## Einzelne Aufgabe
Ordne den Abschnitt der Datensätze unten, der mit der Zeile beginnt, die „right hip: (476, 205, -7)“ enthält, und mit der Zeile endet, die „right hip: (569, 393, 5)“ enthält, als nummerierte Liste an. Beide Zeilen gehören dazu, Leerzeilen entfallen.
+===+
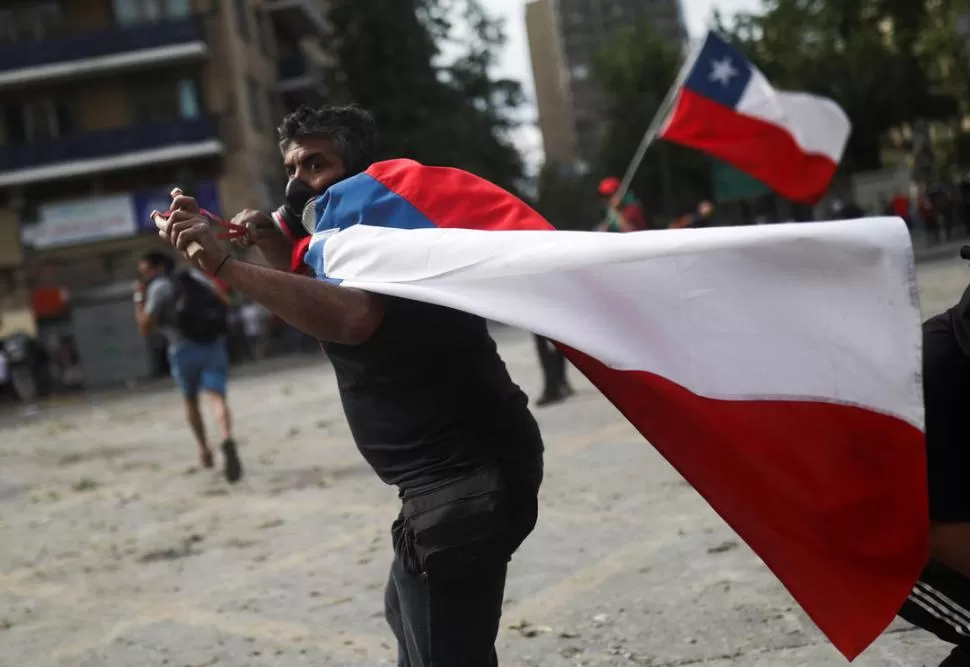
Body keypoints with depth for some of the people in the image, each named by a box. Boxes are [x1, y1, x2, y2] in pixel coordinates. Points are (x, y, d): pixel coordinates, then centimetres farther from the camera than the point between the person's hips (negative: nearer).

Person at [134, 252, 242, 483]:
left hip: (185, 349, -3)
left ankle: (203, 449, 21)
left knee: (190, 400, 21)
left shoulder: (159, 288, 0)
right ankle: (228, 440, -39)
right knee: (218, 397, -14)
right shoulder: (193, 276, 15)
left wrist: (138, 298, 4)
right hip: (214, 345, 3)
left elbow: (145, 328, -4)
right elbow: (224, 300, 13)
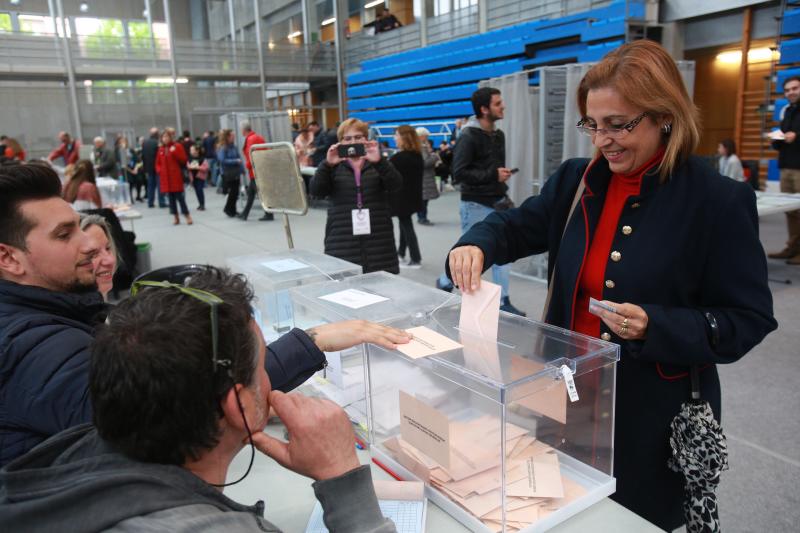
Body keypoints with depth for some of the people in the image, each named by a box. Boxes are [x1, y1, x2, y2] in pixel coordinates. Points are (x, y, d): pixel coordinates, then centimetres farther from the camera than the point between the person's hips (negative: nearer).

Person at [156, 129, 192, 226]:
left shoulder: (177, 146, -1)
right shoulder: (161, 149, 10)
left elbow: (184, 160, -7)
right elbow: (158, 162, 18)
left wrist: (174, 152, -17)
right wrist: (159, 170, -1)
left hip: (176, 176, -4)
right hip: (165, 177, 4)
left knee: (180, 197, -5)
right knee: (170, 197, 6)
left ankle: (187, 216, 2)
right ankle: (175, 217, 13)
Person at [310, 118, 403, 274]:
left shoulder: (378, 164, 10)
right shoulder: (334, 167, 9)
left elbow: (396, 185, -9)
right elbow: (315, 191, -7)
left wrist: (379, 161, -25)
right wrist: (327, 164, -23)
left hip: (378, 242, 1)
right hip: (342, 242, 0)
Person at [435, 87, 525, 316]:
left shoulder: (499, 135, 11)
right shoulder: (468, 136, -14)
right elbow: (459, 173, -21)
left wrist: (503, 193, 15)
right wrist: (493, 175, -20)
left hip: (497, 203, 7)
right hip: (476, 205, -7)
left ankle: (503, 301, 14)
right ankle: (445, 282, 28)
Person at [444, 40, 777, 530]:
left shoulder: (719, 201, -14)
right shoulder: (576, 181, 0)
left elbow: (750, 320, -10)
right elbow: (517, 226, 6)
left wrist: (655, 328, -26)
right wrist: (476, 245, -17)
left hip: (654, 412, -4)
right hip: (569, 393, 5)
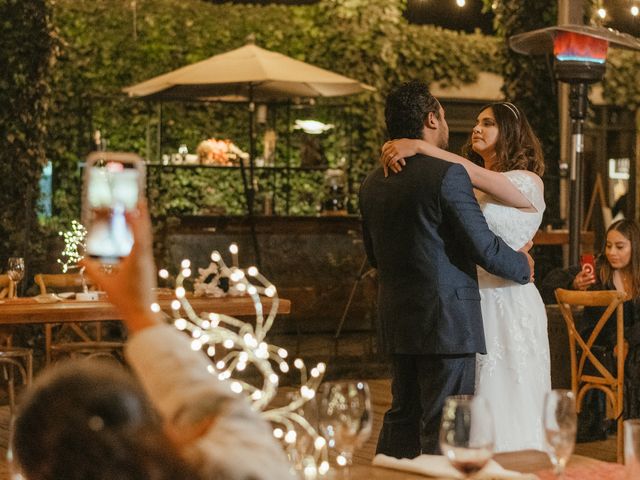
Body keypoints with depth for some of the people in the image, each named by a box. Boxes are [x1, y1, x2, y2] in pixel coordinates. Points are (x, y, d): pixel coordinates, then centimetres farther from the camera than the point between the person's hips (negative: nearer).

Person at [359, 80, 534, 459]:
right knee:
+===+
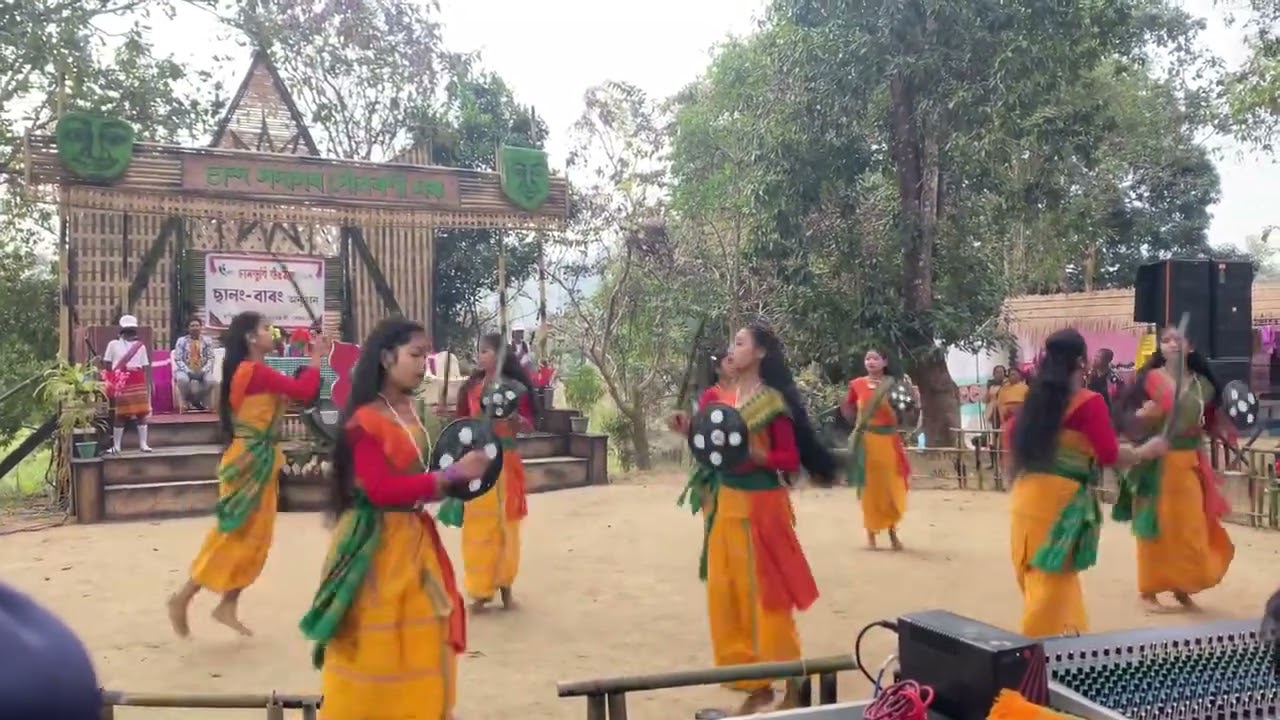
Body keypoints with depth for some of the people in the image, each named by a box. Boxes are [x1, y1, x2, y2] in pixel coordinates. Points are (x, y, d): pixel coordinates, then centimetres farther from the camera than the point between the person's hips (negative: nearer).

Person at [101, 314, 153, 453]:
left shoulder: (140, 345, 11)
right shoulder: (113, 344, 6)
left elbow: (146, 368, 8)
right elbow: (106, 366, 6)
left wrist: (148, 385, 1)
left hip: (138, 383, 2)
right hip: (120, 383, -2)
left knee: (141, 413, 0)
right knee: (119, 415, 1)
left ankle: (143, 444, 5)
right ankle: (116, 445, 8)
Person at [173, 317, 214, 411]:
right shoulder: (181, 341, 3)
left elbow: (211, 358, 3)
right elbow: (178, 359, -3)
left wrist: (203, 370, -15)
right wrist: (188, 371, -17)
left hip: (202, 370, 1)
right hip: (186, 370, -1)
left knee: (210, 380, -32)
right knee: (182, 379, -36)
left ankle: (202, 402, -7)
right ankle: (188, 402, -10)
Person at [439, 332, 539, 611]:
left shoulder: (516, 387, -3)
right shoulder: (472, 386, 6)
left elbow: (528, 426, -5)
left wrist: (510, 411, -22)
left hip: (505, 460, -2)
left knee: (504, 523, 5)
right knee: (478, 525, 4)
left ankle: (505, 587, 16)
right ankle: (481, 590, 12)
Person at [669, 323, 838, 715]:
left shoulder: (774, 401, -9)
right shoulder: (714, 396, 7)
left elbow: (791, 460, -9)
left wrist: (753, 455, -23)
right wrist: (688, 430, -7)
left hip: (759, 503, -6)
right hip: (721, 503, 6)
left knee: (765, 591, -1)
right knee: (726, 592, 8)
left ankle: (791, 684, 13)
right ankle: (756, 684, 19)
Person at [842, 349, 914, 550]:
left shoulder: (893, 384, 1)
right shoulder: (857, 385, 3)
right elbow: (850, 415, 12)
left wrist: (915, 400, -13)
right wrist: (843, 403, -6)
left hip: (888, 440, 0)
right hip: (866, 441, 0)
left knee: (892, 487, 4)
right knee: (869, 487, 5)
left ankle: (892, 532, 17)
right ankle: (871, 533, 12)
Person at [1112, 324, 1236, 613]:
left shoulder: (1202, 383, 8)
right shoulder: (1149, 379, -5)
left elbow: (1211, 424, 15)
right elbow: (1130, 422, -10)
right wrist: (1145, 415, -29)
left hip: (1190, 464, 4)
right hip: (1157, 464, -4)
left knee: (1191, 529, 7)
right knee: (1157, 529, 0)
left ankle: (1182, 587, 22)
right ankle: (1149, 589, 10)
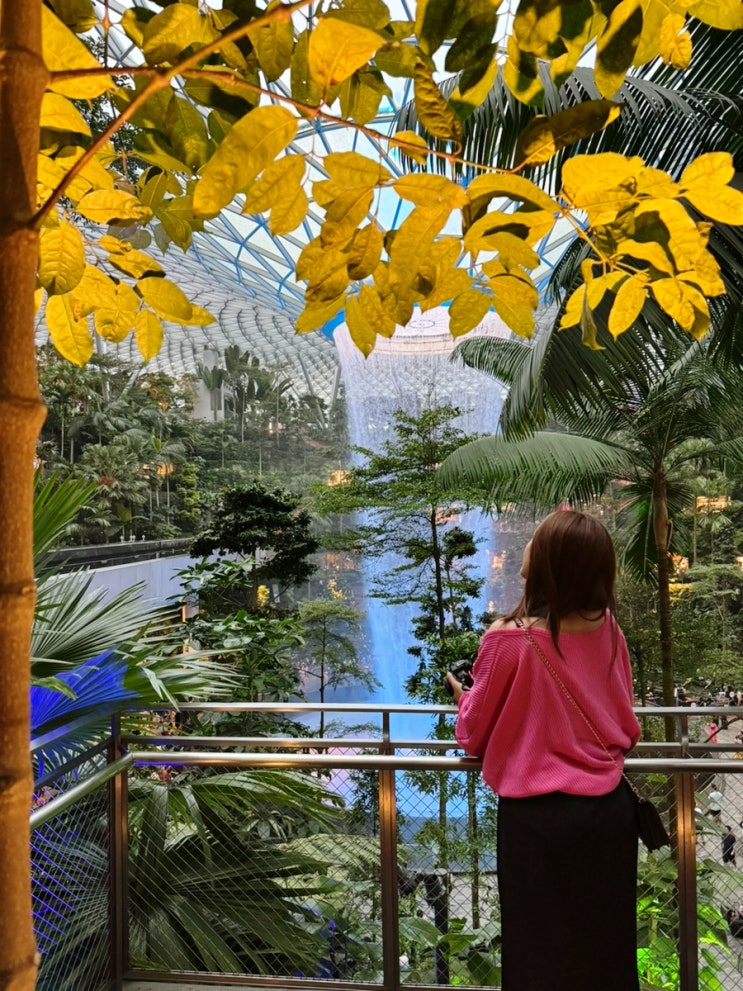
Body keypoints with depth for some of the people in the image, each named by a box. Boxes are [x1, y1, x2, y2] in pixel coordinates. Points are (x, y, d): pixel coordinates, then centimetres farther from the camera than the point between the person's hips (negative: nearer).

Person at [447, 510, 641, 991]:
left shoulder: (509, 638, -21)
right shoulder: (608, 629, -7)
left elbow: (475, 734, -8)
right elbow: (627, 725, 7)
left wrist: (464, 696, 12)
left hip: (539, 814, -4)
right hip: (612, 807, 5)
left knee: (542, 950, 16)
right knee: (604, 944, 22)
+===+
## Schriftliche Antwort
1. right hip: (476, 205, -7)
2. left ankle: (503, 301, 14)
3. right ankle: (445, 282, 28)
4. Person at [444, 40, 777, 530]:
5. left shoulder: (719, 201, -14)
6. right shoulder: (576, 181, 0)
7. left elbow: (750, 320, -10)
8. right elbow: (517, 226, 6)
9. left wrist: (655, 328, -26)
10. right wrist: (476, 245, -17)
11. left hip: (654, 412, -4)
12. right hip: (569, 393, 5)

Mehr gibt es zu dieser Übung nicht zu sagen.